Analyzing Fibonacci retracement levels, the recovery from the swing low at $1.2625 to the high near $1.2707 reveals the 61.8% level at $1.2665, which has already acted as a short-term support during this session. A successful move above $1.2695 could open the door for a fresh push toward the $1.2740 zone.
👉 Fibonacci Retracement: Key support at $1.2665, resistance at $1.2695 and $1.2740
👉 Bollinger Bands: Price near the upper band, indicating upward momentum
👉 RSI: Positive at 54, suggesting mild bullish momentum
The Bollinger Bands are starting to expand, signaling increasing volatility. The price action is flirting with the upper band near $1.2695, suggesting potential continuation if bullish momentum remains intact. The Relative Strength Index (RSI) is currently at 54, showing a slight bullish tilt but leaving room for further upside.

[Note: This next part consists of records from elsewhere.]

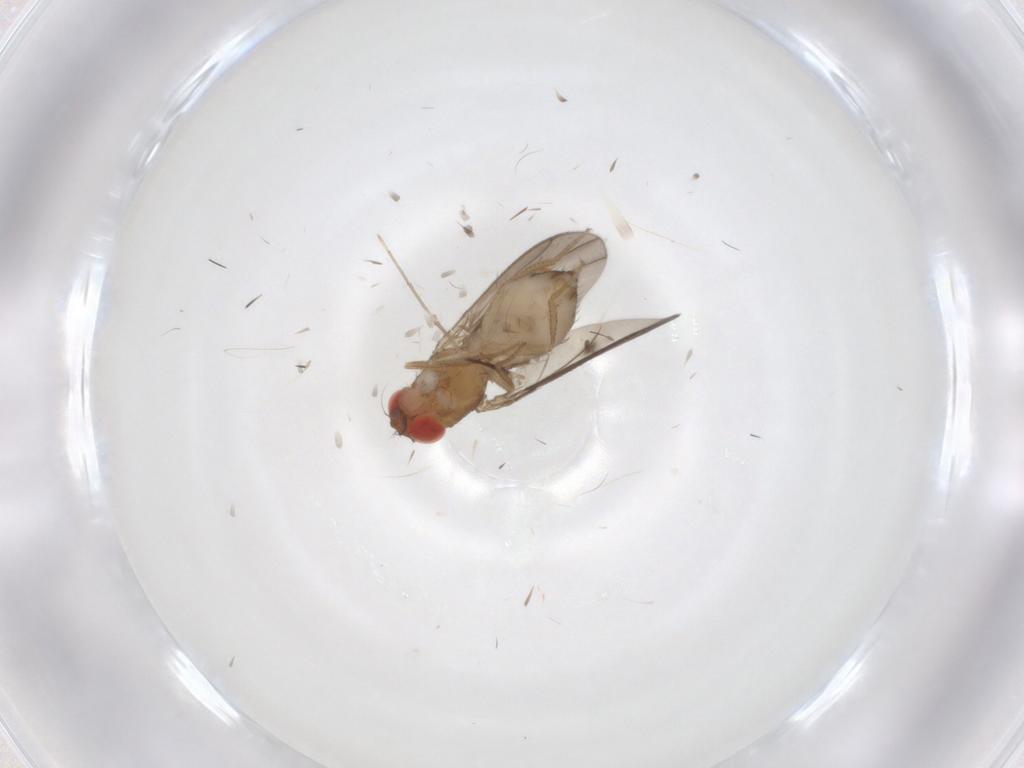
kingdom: Animalia
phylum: Arthropoda
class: Insecta
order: Diptera
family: Drosophilidae
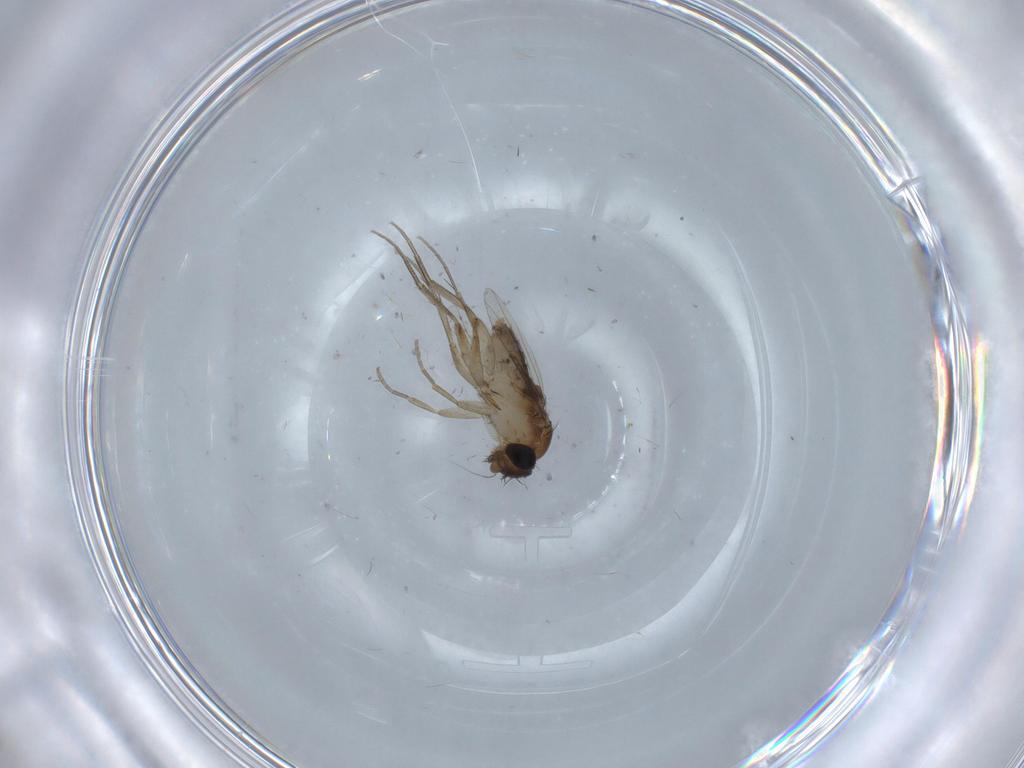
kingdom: Animalia
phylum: Arthropoda
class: Insecta
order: Diptera
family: Phoridae
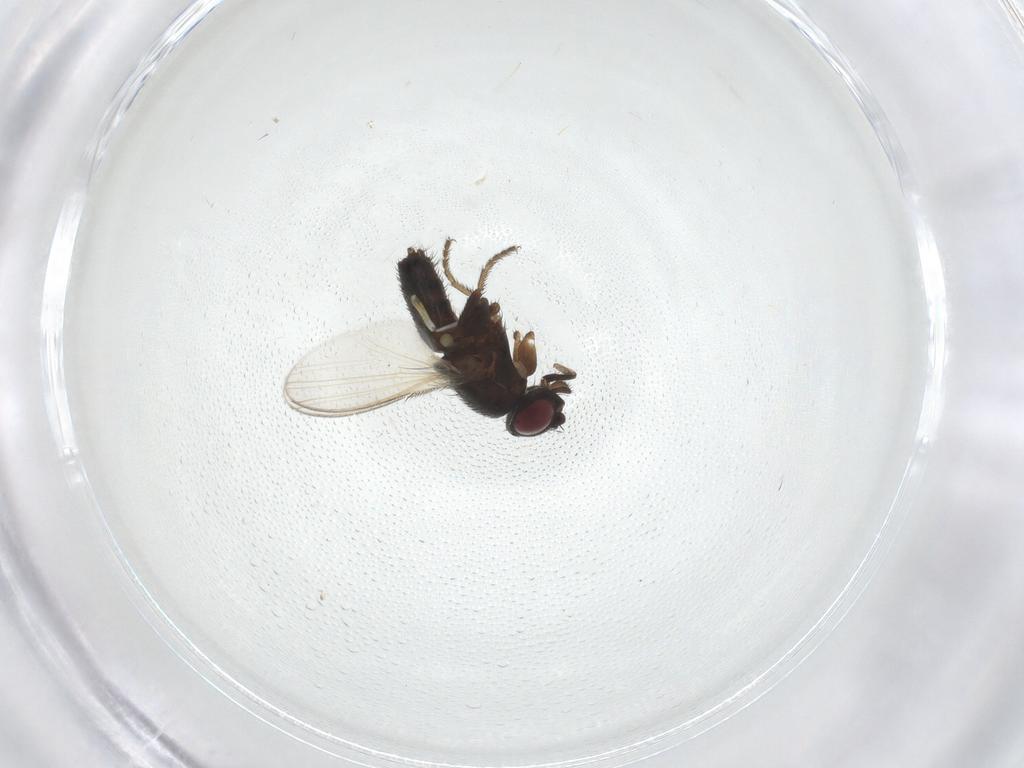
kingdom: Animalia
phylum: Arthropoda
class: Insecta
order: Diptera
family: Milichiidae
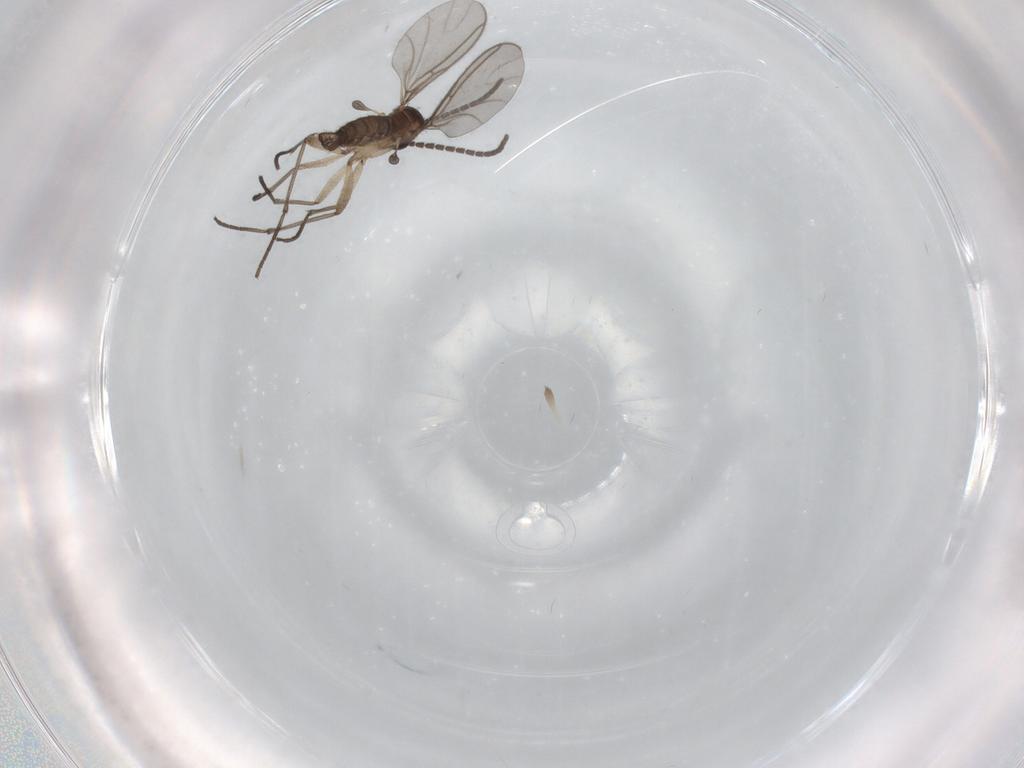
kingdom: Animalia
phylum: Arthropoda
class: Insecta
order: Diptera
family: Sciaridae
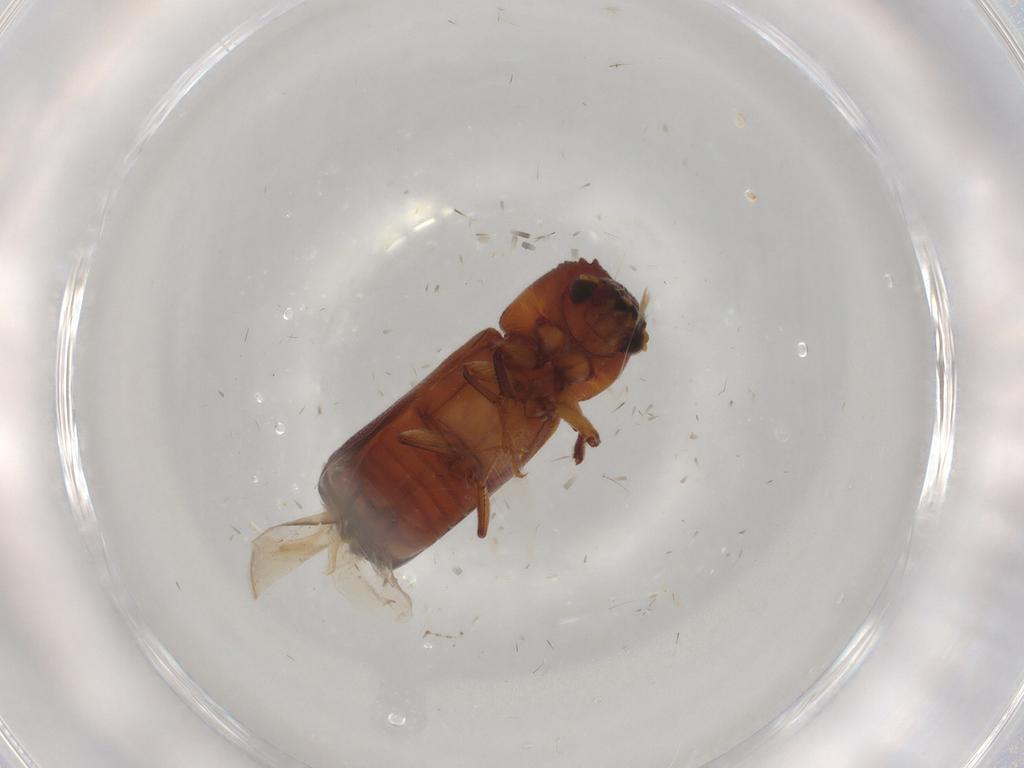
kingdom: Animalia
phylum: Arthropoda
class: Insecta
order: Coleoptera
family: Bostrichidae
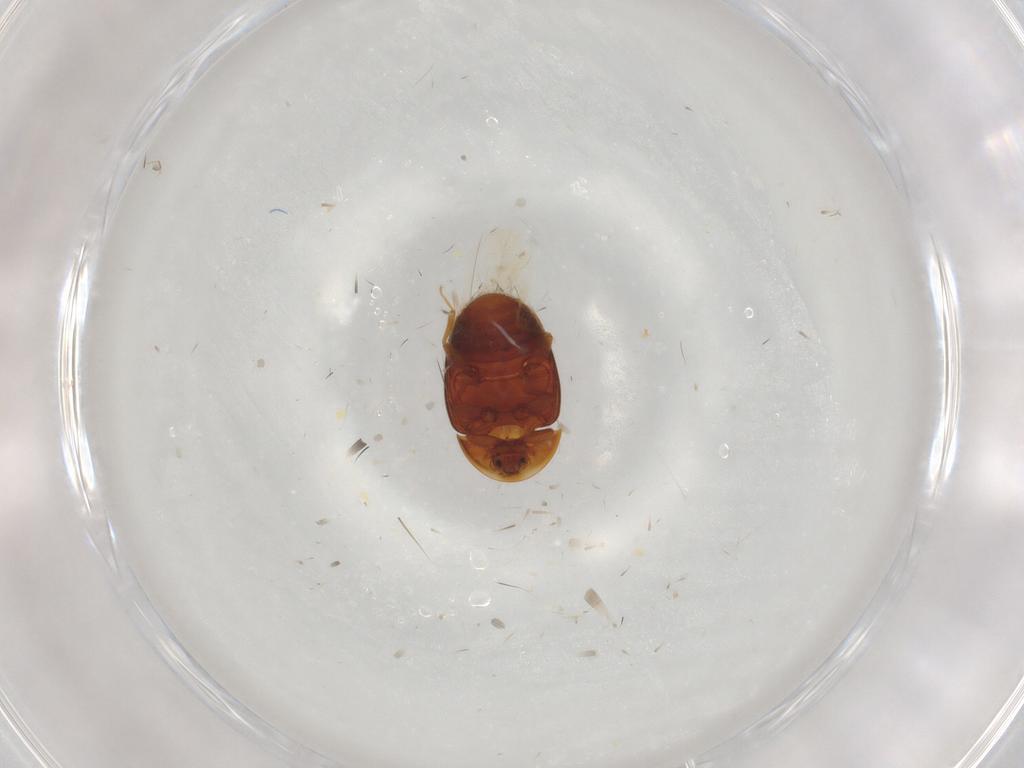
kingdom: Animalia
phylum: Arthropoda
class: Insecta
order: Coleoptera
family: Corylophidae
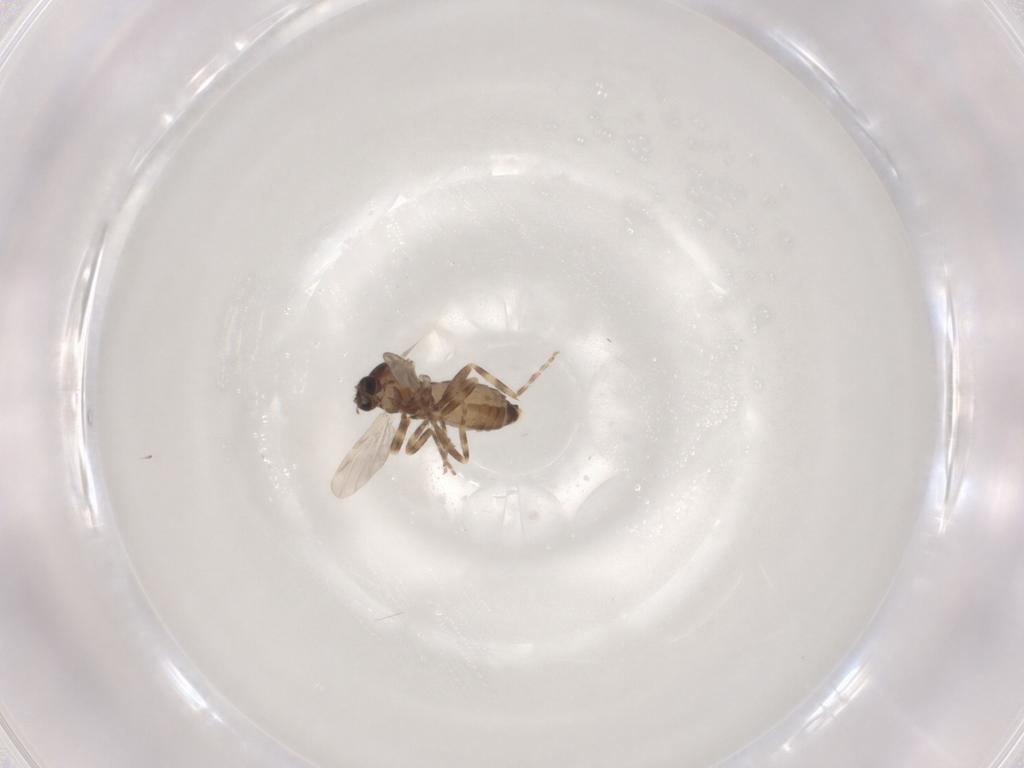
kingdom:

📊 Rising volume during the recent rebound indicates increasing participation from buyers, which could reinforce the bullish case if sustained.
Key Levels to Watch:
🟢 Support: $1.2665, $1.2625
🟠Resistance: $1.2695, $1.2740
Volume and Sentiment:
The rising volume during the rebound suggests growing confidence among bulls. However, traders must remain cautious near $1.2706, as failure to break above could trigger a near-term pullback.
Outlook:
GBPUSD faces a pivotal moment. If bulls successfully break above $1.2695, the next leg higher could target $1.2740, followed by $1.2775. Conversely, rejection at this level could bring the pair back toward $1.2665 support.
Fundamental Analysis:
The British pound remains supported by improving economic sentiment, coupled with softer-than-expected U.S. economic data, which is pressuring the dollar. Market participants are closely monitoring any new signals regarding the U.S. Federal Reserve’s rate path and key UK economic reports, including inflation and GDP data.